Flashback to October 1978: Discovery of aircraft gives family closure
For 37 years after his final flight from a wartime Shropshire air base teenage pilot John Toplis Carr was officially classed as "missing presumed dead."
But despite his name appearing on the Runnymede Memorial, officialdom had a good idea where 19-year-old Leading Aircraftman Carr really was.
And on October 27, 1978, he was at last found, still with his aircraft, buried in a Shropshire peat bog.
Sadly his mother had died without realising her greatest wish, that her son would one day be traced.
Carr's remains were recovered and one of the RAF's disappeared pilots was finally given a decent burial.
The poignant story of one of the war's last lost victims begins on April 10, 1941. Carr, who before enlisting in the RAF had been an articled clerk with a law firm in Eastbourne, was training at RAF Tern Hill to be a pilot, and his task that day was a solo cross country flight.
The exercise successfully completed, he was preparing to land back at Tern Hill in the early afternoon when his Miles Master aircraft was in a mid-air collision with another Miles Master, piloted by another 19-year-old trainee, which had just taken off.
What happened next is recounted in a book, "Finding The Fallen," by Andy Saunders.
"Carr's aircraft plunged into a swampy and waterlogged piece of land at Helshaw Grange Farm, Tern Hill, and immediately vanished almost totally from sight," he writes.
"Just part of the tailplane was visible above the surface and farm worker Bill Ashley was first on the scene and aghast at what he could see – or rather at what little he could see."

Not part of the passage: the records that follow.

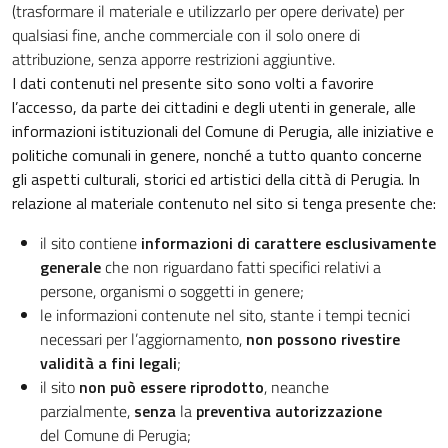
(trasformare il materiale e utilizzarlo per opere derivate) per
qualsiasi fine, anche commerciale con il solo onere di
attribuzione, senza apporre restrizioni aggiuntive.
I dati contenuti nel presente sito sono volti a favorire
l’accesso, da parte dei cittadini e degli utenti in generale, alle
informazioni istituzionali del Comune di Perugia, alle iniziative e
politiche comunali in genere, nonché a tutto quanto concerne
gli aspetti culturali, storici ed artistici della città di Perugia. In
relazione al materiale contenuto nel sito si tenga presente che:
il sito contiene
informazioni di carattere esclusivamente
generale
che non riguardano fatti specifici relativi a
persone, organismi o soggetti in genere;
le informazioni contenute nel sito, stante i tempi tecnici
necessari per l’aggiornamento,
non possono rivestire
validità a fini legali
;
il sito
non può essere riprodotto
, neanche
parzialmente,
senza
la
preventiva autorizzazione
del Comune di Perugia;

He guided an RAF rescue and recovery team to the site.
"Of the pilot, there was simply no trace although efforts at once began to haul the aircraft out of the bog using farm horses harnessed to ropes and chains. Inevitably, the attempt was futile and only succeeded in pulling off part of the tail section as the rest of the Miles Master sank deeper still into the sodden peat."
According to the Ministry of Defence, the Royal Engineers declined to undertake salvage and the station commander at Tern Hill reported there was considerable danger of loss of life to his salvage party.
They were down to 16ft underground in the swamp and, because of the danger, authority was given to abandon salvage attempts. There was a funeral service in situ, and the crash site was simply fenced off and left.
Andy Saunders writes: "Whether or not Mr and Mrs Carr were told exactly where their son's body lay entombed is not known, although they were eventually notified that his name would be recorded on Panel 56 of the Runnymede Memorial (for the missing)."
The other pilot was also killed and his body recovered at the time.
Fast forward to October 1978, and enthusiasts from the Shropshire Wartime Aircraft Recovery Group, which had only been established the previous April, were given permission to investigate the site, which was not listed as a war grave, using an excavator. And so, at last, many years after the end of the conflict, the pilot's remains were recovered.
The team even found an old spade which had been used in the original abortive salvage attempts.
There was no clue to identity on the crash victim's trousers and tunic, but a diary was found in which there was a pencilled note which was still legible – "My birthday, 4th July."
John Carr had been born on July 4, 1921.
But was there any family left alive to tell about the discovery? Ministry of Defence records said the parents lived at Marchant Cottage, Motcombe Lane, Eastbourne, but the house had disappeared and attempts to trace relatives drew a blank.
The inquest in Wellington on February 13, 1979, recorded a verdict of accidental death. A family friend saw a report of the inquest in an Eastbourne newspaper and that led to his sister Mrs Mary Seagrief, living in South Africa, being traced. Her daughter, John Carr's niece, was studying at Southampton University.
Carr was buried with full military honours on April 4, 1979, at the huge wooded 500-acre Brookwood Cemetery in Surrey after a service conducted by the padre of RAF Uxbridge.
Wartime Aircraft Recovery Group members David Thorp and John Wright attended the funeral as did Carr’s relatives and friends and RAF officers.
The gravestone includes the words: "Rest Now In Loving Peace, April 1979."
Meanwhile the Ministry of Defence altered its records. One of its pilots was no longer missing.